The fact that many of us are always on the lookout for ways around the unwritten laws of life gives lawyers all they need to retire rich.
Steal more. The best way to add good things to a rough world is to steal the good things from other people. Meaning, be a wisdom leech. Which is what I am.
When you watch me on The Five, you might think to yourself, “How is this young, dashing person so full of amazing wisdom! It’s like he’s lived nine lives in one—and all without wearing a cat suit!”
Well, yes, it’s true, I’ve lived several lives, at once—simply by surrounding myself with people who are smarter than me in many different areas. So at any moment, when I’m searching for an answer, I can scan my collection of friends and see what I can shoplift from them to turn my current quandary into a plus.

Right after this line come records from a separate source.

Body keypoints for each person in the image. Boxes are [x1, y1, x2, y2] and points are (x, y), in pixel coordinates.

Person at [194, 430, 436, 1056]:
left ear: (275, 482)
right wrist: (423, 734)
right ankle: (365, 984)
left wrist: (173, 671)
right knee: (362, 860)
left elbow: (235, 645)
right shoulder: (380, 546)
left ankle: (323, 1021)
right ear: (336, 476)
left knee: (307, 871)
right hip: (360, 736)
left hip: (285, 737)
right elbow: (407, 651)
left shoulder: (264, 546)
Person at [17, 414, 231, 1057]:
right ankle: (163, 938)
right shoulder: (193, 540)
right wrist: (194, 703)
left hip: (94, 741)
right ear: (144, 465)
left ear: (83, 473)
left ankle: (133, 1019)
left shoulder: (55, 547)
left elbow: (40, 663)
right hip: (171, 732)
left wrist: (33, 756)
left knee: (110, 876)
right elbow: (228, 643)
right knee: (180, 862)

It’s funny—as I write this piece of advice about how to steal advice from people around you, I realize that I might have stolen this actual strategy from someone else! (I am not admitting who it is, because I’m not even sure who I stole it from, but I admit, that, unlike daily brushing, this may not be an original Gutfeld idea.)
Being a wisdom leech is not a weakness, though, as long as you give credit to your sources (see above). So, I’ve got a pretty top-notch menagerie of people who, out of my concern for their modesty, will go nameless here. Some you might know, but many you won’t. What’s pretty incredible: some of the people giving the best advice are rarely asked for it. So when you do ask, they’re super-happy to give it. The best advice I got was from people who didn’t even know they were giving it! (I may set that to music—did I mention I own a guitar?)

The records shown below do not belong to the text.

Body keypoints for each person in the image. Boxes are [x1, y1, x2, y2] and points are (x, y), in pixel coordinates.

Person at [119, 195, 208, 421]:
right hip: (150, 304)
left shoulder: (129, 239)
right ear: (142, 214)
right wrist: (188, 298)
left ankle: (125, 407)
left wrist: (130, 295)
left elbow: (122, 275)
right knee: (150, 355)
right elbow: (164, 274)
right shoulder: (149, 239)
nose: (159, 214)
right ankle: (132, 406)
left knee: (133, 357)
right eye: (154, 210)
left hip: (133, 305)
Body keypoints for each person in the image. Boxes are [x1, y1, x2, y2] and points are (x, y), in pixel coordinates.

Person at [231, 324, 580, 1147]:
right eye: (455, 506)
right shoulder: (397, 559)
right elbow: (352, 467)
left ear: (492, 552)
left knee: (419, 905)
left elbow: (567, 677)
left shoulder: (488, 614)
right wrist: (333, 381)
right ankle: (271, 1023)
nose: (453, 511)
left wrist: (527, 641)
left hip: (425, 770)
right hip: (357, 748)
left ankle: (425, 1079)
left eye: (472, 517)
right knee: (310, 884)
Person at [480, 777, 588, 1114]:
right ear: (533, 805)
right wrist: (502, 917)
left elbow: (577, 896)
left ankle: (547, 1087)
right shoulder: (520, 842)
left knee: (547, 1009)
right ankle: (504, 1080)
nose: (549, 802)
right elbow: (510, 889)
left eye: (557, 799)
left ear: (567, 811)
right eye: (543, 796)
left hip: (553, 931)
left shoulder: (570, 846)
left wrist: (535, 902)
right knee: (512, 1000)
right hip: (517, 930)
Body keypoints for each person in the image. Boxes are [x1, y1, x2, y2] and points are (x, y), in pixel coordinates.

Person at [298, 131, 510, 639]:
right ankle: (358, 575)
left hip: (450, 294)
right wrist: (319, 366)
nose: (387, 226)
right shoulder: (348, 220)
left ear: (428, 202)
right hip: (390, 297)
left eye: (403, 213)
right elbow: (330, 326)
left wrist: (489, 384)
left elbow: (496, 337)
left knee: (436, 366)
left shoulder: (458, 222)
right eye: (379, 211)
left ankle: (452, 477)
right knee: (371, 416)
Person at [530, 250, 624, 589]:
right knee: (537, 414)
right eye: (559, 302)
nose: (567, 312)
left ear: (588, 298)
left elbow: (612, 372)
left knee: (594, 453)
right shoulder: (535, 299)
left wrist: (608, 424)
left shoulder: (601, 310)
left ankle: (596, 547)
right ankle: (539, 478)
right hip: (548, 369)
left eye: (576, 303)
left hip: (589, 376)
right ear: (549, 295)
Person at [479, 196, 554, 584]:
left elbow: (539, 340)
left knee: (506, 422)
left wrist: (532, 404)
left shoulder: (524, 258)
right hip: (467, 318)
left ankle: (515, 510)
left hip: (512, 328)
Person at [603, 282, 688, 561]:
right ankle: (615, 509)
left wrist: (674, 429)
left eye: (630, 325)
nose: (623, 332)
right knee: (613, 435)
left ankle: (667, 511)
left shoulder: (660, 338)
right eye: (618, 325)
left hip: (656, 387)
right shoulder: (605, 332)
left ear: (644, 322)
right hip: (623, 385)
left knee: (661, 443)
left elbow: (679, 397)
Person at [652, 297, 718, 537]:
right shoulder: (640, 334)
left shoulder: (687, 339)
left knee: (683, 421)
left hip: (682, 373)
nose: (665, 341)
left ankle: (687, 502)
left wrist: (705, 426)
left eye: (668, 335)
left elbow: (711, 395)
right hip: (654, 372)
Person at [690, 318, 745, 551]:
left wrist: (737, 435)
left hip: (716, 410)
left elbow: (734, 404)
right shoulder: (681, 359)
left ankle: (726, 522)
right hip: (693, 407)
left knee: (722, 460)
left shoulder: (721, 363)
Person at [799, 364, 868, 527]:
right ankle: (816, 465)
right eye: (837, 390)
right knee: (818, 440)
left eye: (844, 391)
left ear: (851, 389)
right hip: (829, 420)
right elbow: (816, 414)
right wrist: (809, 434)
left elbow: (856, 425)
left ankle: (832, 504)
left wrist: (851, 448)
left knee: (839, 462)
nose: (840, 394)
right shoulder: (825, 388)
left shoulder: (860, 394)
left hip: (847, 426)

People love to give advice because it gives them a sense that they’ve done something worthwhile, without really lifting a finger. In fact, all they did was listen to your question and draw from their past and cultivate a waxy ball of wisdom to toss back at you. When you seem grateful for it, they’re almost more grateful. So they throw more. Talk about a double plus: you’re getting help by giving help at the same time.
Important note: asking for advice is a good thing, but only if the problem is within what I call “your realm of friendship.” That’s where you are a princess and where friendship is like pixie dust. Example: don’t go to a friend and ask for tips on dumping a body into the East River. That’s outside your realm of friendship, unless all your friends are fish. They won’t thank you, even though you are only trying to feed them. And you mustn’t ever use the opportunity to ask for advice as just an opportunity to solve your own problems, especially if they involve taxes. A friend listens, but even a friend has limits. Only ask them for their ears if you intend to listen to what comes out of their mouths. Friends aren’t therapists: they’re better than that. They’re more like podiatrists.

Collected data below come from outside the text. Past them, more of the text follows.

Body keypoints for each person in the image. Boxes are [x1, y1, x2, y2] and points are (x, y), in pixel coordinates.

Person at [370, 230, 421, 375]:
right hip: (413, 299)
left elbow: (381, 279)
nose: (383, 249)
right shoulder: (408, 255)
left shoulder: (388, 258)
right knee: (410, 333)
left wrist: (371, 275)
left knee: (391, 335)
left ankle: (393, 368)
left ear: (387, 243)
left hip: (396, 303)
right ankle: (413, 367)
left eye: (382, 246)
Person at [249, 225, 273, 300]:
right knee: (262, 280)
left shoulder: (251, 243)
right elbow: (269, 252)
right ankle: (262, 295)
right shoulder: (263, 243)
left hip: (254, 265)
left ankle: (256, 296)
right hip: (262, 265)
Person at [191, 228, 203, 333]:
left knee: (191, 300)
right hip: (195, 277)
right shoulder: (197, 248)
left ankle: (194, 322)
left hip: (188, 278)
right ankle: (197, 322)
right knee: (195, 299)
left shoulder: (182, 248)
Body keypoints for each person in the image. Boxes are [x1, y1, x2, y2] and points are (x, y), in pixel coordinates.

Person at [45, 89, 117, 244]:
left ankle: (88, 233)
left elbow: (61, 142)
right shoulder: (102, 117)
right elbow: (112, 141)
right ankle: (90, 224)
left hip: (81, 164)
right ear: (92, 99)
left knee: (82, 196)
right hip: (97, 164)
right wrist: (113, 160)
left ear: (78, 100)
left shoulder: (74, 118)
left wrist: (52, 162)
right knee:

Remember when you were nothing. Another lesson: good people remember what it was like when they were you. Bad people don’t. The best people see what you have or what you’re lacking and aren’t afraid to challenge you to find it.
One good judge of character is to watch how somebody treats an opening band or comedian. Or a waiter or bartender. Meaning anyone who stands between that person and what they want. Are they impatient, or are they giving? Do they know what to do in those moments when it looks like they might not get what they want?
Be around people who are nicer than you. This is really easy for me.